Awards and Distinctions
2011 Organization of American Historians Liberty Legacy Foundation Award for the best book by a historian on the civil rights struggle from the beginnings of the nation to the present
2011 Society for Military History Distinguished Book Award for United States Military History
2011 CHOICE Outstanding Academic Title
On April 2, 1917, Woodrow Wilson thrust the United States into World War I by declaring, “The world must be made safe for democracy.” For the 380,000 African American soldiers who fought and labored in the global conflict, these words carried life or death meaning. Relating stories bridging the war and postwar years, spanning the streets of Chicago and the streets of Harlem, from the battlefields of the American South to the battlefields of the Western Front, Chad L. Williams reveals the central role of African American soldiers in World War I and how they, along with race activists and ordinary citizens alike, committed to fighting for democracy at home and beyond.
Using a diverse range of sources, Williams connects the history of African American soldiers and veterans to issues such as the obligations of citizenship, combat and labor, diaspora and internationalism, homecoming and racial violence, “New Negro” militancy, and African American historical memories of the war. Democracy may have been distant from the everyday lives of African Americans at the dawn of the war, but it nevertheless remained a powerful ideal that sparked the hopes of black people throughout the country for societal change. Torchbearers of Democracy reclaims the legacy of black soldiers and establishes the World War I era as a defining moment in the history of African Americans and peoples of African descent more broadly.
“In this important, sophisticated, and original study, Chad Williams establishes the centrality of black soldiers and veterans to the struggles against racial inequality during World War I as no other book does. Torchbearers of Democracy sensitively examines the fraught connections between citizenship, obligation, and race while highlighting the diversity of black soldiers experiences in fighting on behalf of a democracy that denied them rights and dignity. This is a major contribution to political, military, and civil rights history.”
–Eric Arnesen, George Washington University
“Indispensable. . . . Bits and pieces of this story may be found in a variety of other histories, but none to date have put the entire story together with the comprehensiveness, care, research, and insight of this hefty work.

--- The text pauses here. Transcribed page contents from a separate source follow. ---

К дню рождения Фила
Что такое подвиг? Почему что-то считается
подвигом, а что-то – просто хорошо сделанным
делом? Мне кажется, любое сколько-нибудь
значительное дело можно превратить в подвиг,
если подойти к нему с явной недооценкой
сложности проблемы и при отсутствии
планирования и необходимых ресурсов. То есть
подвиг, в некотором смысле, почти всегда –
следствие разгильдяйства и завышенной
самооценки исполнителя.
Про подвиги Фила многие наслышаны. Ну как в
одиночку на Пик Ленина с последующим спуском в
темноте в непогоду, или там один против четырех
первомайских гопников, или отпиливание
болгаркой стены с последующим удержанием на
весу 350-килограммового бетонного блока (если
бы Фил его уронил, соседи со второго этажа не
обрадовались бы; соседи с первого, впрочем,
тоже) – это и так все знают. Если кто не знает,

Highly recommended.”
“Truly pathbreaking. . . . The most complete portrait to date of the war’s resounding impact on both personal lives and the overall civil rights movement.”
–Jennifer D. Keene, Journal of Military History
“Torchbearers of Democracy follows African American soldiers from Paris, Texas, to Paris, France, and shows how black soldiers struggled all along that meridian, finding in each place a new set of obstacles to their full exercise of freedom. . . . Rigorous, ambitious, and impressively thorough. . . . Brings a fresh, broad, and modern interpretation of the war’s influence on African Americans’ social and political culture.
–Sarah-Jane Mathieu, American Quarterly
“Torchbearers of Democracy reclaims the legacy of black soldiers and establishes the World War I era as a defining moment in the history of African Americans and peoples of African descent more broadly. . . . This book is an important addition to a W.W.I library.”